Raúl Salazar

Personal information
- Full name: Raúl Alejandro Salazar Carrancio
- Date of birth: 20 August 1974 (age 51)
- Place of birth: Montevideo, Uruguay
- Height: 1.74 m (5 ft 9 in)
- Position: Midfielder

Team information
- Current team: River Plate Montevideo (manager)

Youth career
- River Plate Montevideo

Senior career*
- Years: Team / Apps / (Gls)
- 1994–1998: River Plate Montevideo
- 1999: Aucas
- 2000: River Plate Montevideo
- 2001: Aucas / 10 / (1)
- 2002–2003: Racing Montevideo
- 2004–2005: LDU Portoviejo
- 2005: 3 de Febrero / 7 / (0)
- 2006: LDU Portoviejo
- 2007–2010: Central Español / 17 / (0)

International career
- 1991: Uruguay U17 / 1 / (0)

Managerial career
- 2011–2018: Danubio (youth)
- 2019–2021: Peñarol (reserves)
- 2022: Peñarol (assistant)
- 2023: Alianza Lima (assistant)
- 2024: Newell's Old Boys (assistant)
- 2025: Peñarol (youth)
- 2025–: River Plate Montevideo

= Raúl Salazar =

Uruguayan football manager

Raúl Alejandro Salazar Carrancio (born 20 August 1974) is a Uruguayan football manager and former player who played as a midfielder. He is the current manager of River Plate Montevideo.

==Playing career==
Born in Montevideo, Salazar was a River Plate Montevideo youth graduate before making his first team debut in 1996. In 1999, he moved abroad and joined Ecuadorian side Aucas, before returning to his former club in 2000.

In 2002, after another one-year spell at Aucas, Salazar signed for Racing Montevideo. He returned to Ecuador in 2004 with LDU Portoviejo, before joining Paraguayan side 3 de Febrero in July 2005.

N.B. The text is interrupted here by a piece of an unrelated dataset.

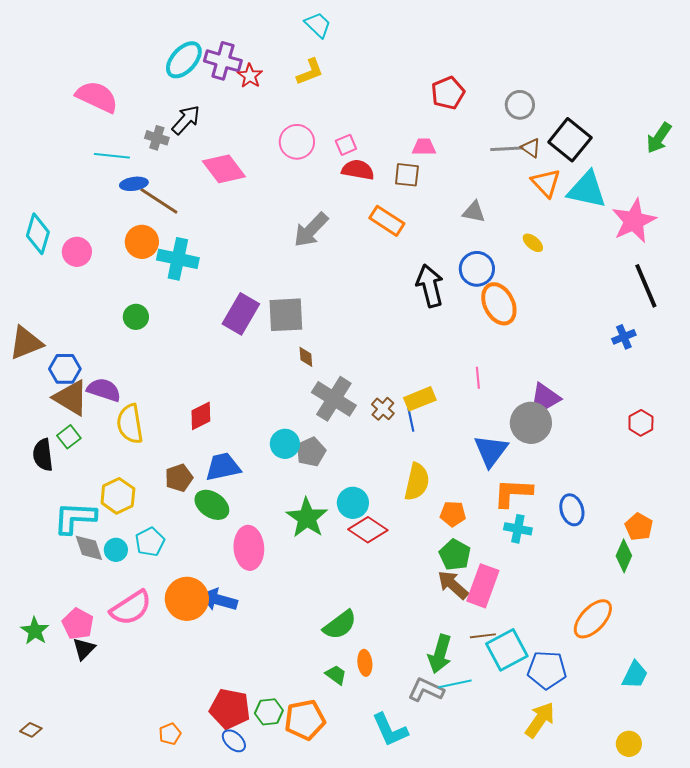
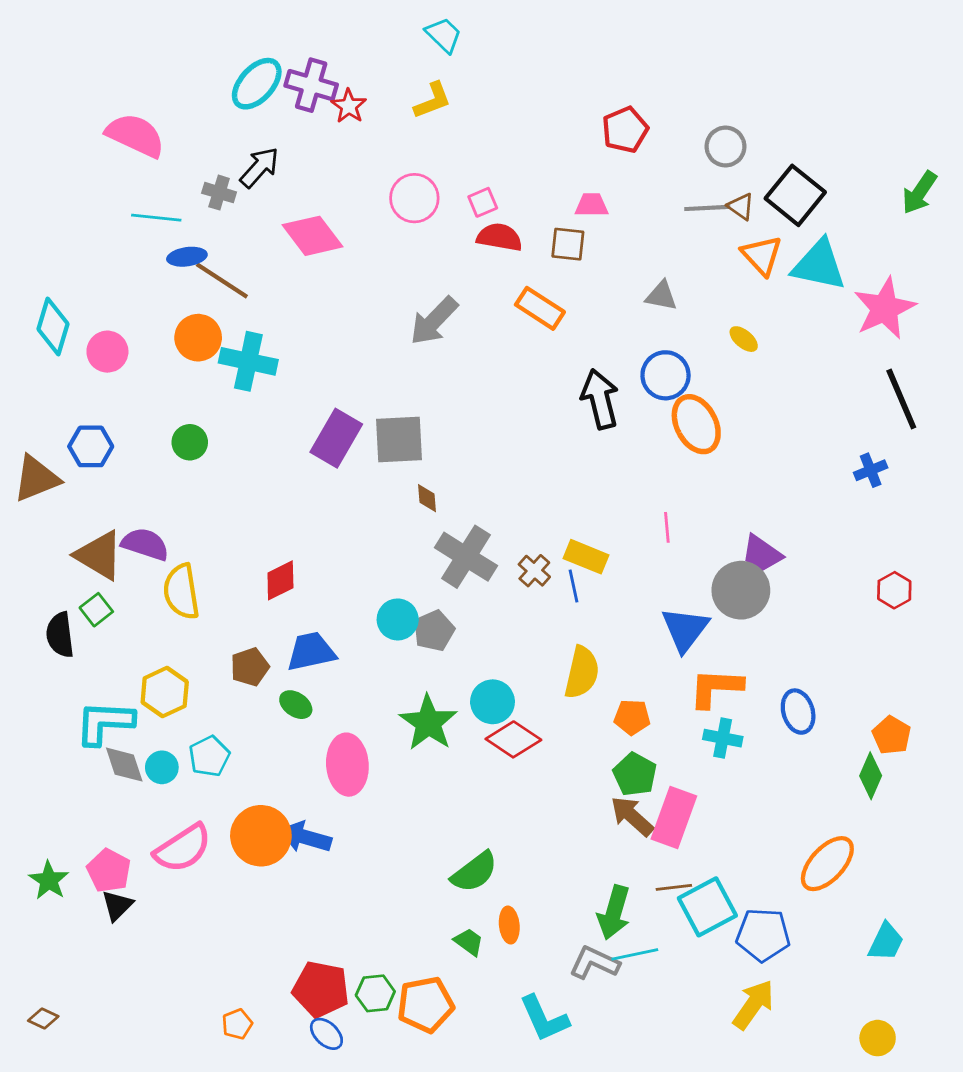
blue hexagon: (65, 369) -> (91, 446), moved
yellow rectangle: (420, 399) -> (586, 557), turned 44
green ellipse: (212, 505) -> (296, 705), size x0.7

Salazar returned to LDU Portoviejo in 2006, before returning to his home country in the following year with Central Español. He retired with the latter in 2010, aged 36.

==Managerial career==
After retiring, Salazar started working in the youth sides of Danubio before joining Peñarol on 26 December 2018, as manager of their reserve side. Ahead of the 2022 season, he became Mauricio Larriera's assistant in the first team.

Salazar followed Larriera to Alianza Lima and Newell's Old Boys, always as his assistant. In January 2025, he returned to Peñarol as an under-19 manager.

On 19 August 2025, Salazar was appointed manager of his first club River Plate.